= Beginning of Section =

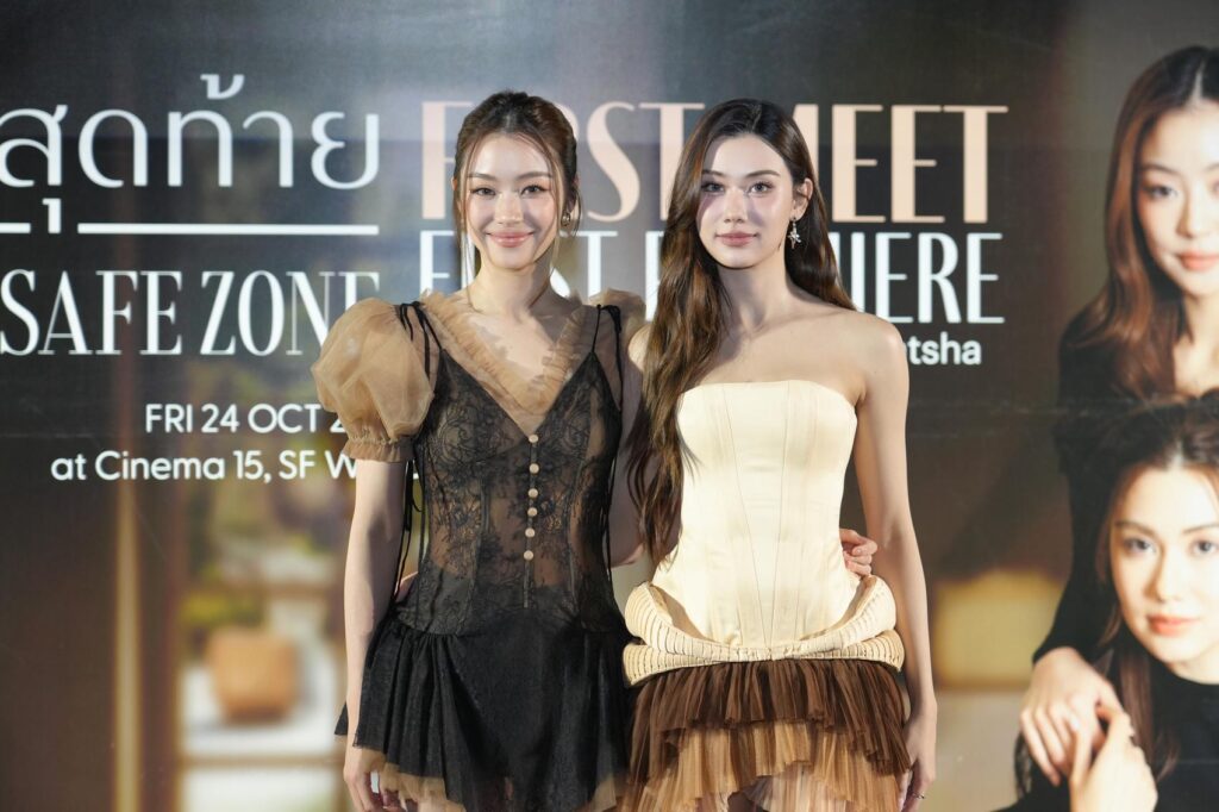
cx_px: 610
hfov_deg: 32.9
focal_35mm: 61
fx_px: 2065
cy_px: 406
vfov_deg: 22.2
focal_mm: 61
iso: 1250
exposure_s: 1/160
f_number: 4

= End of Section =

Instruction:
Return the listing verbatim; pictures are not part of the copy.

Solution to this problem:
cx_px: 610
hfov_deg: 32.9
focal_35mm: 61
fx_px: 2065
cy_px: 406
vfov_deg: 22.2
focal_mm: 61
iso: 1250
exposure_s: 1/160
f_number: 4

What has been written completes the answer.